Für Coutinho ist das Persönliche und das Künstlerische immer auch politisch – so auch ihr Ansatz der Reaktivierung der eigenen Kindheit: „In gewisser Hinsicht ist Kindlichkeit etwas Rebellisches in einer Welt, in der alle danach drängen, sich dem Programm des Spätkapitalismus anzupassen.” Wir sollen aufhören, an eine bessere Welt zu glauben, um uns auf Arbeit und Konsum zu konzentrieren. Erwachsenwerden sei oft mit der zynischen Akzeptanz der herrschenden Verhältnisse verknüpft. Das ist für Coutinho idiotisch: „Gerade wenn wir erwachsen werden und endlich die Möglichkeiten haben, etwas zu bewegen, verfallen wir dem Zynismus und meinen, wir könnten doch nichts ändern.” Entgegen dieser Einstellung verschreibt sich Violet einer bestimmten jugendlichen Naivität. „Es ist wichtig, sich ein Gefühl von Naivität und Unschuld zu bewahren, wenn man für irgendeine Veränderung einstehen will.”

Violet (Credit: Marco Rodrigues)
Violet (Credit: Marco Rodrigues)

Nicht umsonst trägt Violets Label den Namen Naive. Naivität ist für sie eine politische Waffe gegen die zynische Vernunft des Status Quo. Die Welt gibt Violets Haltung recht. In den vergangenen Jahren waren es gerade sehr junge Menschen, die vermeintlich naive Forderung nach Veränderung stellten und auf die Unhaltbarkeit der aktuellen gesellschafts- und umweltpolitischen Lage hinweisen. “Aber die andere Seite wird mit der Entropie des Kapitalismus und den toxischen rechten Ideen auch immer schlimmer. Daher ist Widerstand wichtiger denn je.”

„Viele Leute sagen ja immer: ‘Ach das ist nur Eskapismus!’ Na klar! Aber wir müssen weiterfragen: ‘Vor was fliehst du und was können wir daran ändern?’”

Die Veranstaltungen des Mina-Kollektivs sind für sie eine Art des Widerstands gegen diese toxischen Tendenzen in unserer Gesellschaft. Das Kollektiv stellt Informationen zu Consent, Safe Sex und Drogenkonsum bereit, verfolgt eine feministische Türpolitik und installiert genderneutrale Toiletten. Die Veranstaltungen sollen nicht bloß Partys sein, sondern auch Orte, an denen sich ein politisches Bewusstsein herausbilden kann. „Viele Leute sagen ja immer: ‘Ach das ist nur Eskapismus!’ Na klar!

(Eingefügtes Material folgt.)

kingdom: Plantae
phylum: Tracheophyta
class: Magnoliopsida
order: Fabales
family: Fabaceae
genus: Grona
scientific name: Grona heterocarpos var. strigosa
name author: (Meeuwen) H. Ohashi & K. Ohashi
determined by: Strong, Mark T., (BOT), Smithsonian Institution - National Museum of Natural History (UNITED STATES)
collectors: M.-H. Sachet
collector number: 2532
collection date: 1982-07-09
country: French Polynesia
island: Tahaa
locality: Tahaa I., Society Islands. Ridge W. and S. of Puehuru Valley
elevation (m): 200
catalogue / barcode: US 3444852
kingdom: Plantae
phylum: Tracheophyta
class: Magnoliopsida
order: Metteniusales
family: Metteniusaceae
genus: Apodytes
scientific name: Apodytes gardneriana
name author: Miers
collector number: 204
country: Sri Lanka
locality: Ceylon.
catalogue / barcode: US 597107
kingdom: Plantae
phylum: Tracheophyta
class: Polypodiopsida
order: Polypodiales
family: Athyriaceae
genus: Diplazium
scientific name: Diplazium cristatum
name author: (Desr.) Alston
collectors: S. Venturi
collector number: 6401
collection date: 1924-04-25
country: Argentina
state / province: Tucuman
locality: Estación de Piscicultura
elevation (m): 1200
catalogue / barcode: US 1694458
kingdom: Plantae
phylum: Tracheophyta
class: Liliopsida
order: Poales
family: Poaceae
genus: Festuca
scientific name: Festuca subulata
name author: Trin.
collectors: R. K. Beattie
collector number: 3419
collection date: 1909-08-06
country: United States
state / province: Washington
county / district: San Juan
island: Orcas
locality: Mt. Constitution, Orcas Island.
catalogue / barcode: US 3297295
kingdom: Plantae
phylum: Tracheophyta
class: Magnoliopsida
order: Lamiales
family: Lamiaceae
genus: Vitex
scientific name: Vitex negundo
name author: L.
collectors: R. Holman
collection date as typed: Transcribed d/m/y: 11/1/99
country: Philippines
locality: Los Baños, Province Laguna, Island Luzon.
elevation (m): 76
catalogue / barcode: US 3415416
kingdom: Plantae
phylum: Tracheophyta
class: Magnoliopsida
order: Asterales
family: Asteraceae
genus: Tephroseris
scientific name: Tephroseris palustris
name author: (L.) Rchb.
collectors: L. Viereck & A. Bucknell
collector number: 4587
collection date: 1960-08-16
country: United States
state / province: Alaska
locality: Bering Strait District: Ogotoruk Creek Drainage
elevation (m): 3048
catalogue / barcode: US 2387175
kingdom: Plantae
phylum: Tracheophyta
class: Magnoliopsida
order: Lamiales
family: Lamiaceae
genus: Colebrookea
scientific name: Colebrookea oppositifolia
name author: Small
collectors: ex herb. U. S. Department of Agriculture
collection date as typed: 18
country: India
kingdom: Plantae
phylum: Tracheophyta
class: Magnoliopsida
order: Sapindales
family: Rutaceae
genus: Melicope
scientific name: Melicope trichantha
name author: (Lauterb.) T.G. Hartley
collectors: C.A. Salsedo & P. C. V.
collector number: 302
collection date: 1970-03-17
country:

Aber wir müssen weiterfragen: ‘Vor was fliehst du und was können wir daran ändern?’” Dabei spielt für Violet gerade der Gemeinschaftsaspekt eine wichtige Rolle: „Indem wir solche Communitys bilden, schaffen wir Räume für kollektive Reflexion darüber, warum wir vor der Gesellschaft fliehen müssen in dunkle Räume mit lauter Musik. Und warum wir das gemeinsam tun müssen – man könnte das ja auch alleine tun.”

So bewahrt sich Inês Coutinho ihren Optimismus und ihre Naivität. Im Ganzen sieht einen klaren Trend hin zu einer gerechteren und inklusiveren Szene. Diejenigen, die sich dagegen sträuben, seien bald ausgestorben. Bis dahin wird sie sich weiter für diese Zukunft einsetzen – mit ihrer Musik, ihren Partys, ihrem Label. Und wenn es einige Zeit dauern wird, Gerechtigkeit innerhalb der Musikszene herzustellen, dann kann die Dunkelheit, in der sich manche Künstler*innen bewegen, auch als Ressource genutzt werden, um zu experimentieren, politisches Bewusstsein zu schaffen und freie Räume außerhalb kommerzieller Interessen zu etablieren. “Only in darkness does the flower take hold. It blooms at night.”